What Is Your Grade?
Time Limit: 2000/1000 MS (Java/Others) Memory Limit: 65536/32768 K (Java/Others)
Total Submission(s): 8302 Accepted Submission(s): 2547
Problem Description
“Point, point, life of student!”
This is a ballad(歌谣)well known in colleges, and you must care about your score in this exam too. How many points can you get? Now, I told you the rules which are used in this course.
There are 5 problems in this final exam. And I will give you 100 points if you can solve all 5 problems; of course, it is fairly difficulty for many of you. If you can solve 4 problems, you can also get a high score 95 or 90 (you can get the former(前者) only when your rank is in the first half of all students who solve 4 problems). Analogically(以此类推), you can get 85、80、75、70、65、60. But you will not pass this exam if you solve nothing problem, and I will mark your score with 50.
Note, only 1 student will get the score 95 when 3 students have solved 4 problems.
I wish you all can pass the exam!
Come on!

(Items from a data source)
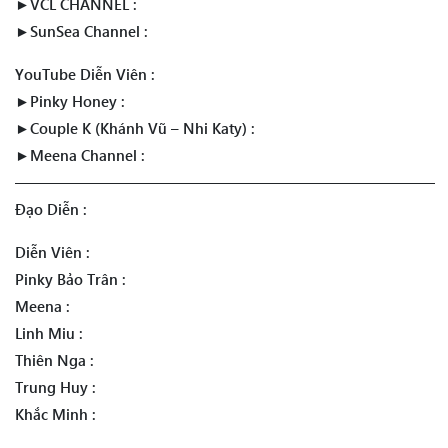
►VCL CHANNEL :
►SunSea Channel :
YouTube Diễn Viên :
►Pinky Honey :
►Couple K (Khánh Vũ – Nhi Katy) :
►Meena Channel :
————————————————————————————
Đạo Diễn :
Diễn Viên :
Pinky Bảo Trân :
Meena :
Linh Miu :
Thiên Nga :
Trung Huy :
Khắc Minh :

TASK INSTRUCTIONS:
**a)** According to the problem statement, what score is given to a student who solves no problems?
**b)** Rewrite the text read from the records, replacing "Diễn Viên" with "Cast" and leaving everything else the same. Leave the pictures out of your answer.

RESULTS FOR EACH TASK:
**a)** 50, and the student does not pass the exam.

**b)**
►VCL CHANNEL :
►SunSea Channel :
YouTube Cast :
►Pinky Honey :
►Couple K (Khánh Vũ – Nhi Katy) :
►Meena Channel :
————————————————————————————
Đạo Diễn :
Cast :
Pinky Bảo Trân :
Meena :
Linh Miu :
Thiên Nga :
Trung Huy :
Khắc Minh :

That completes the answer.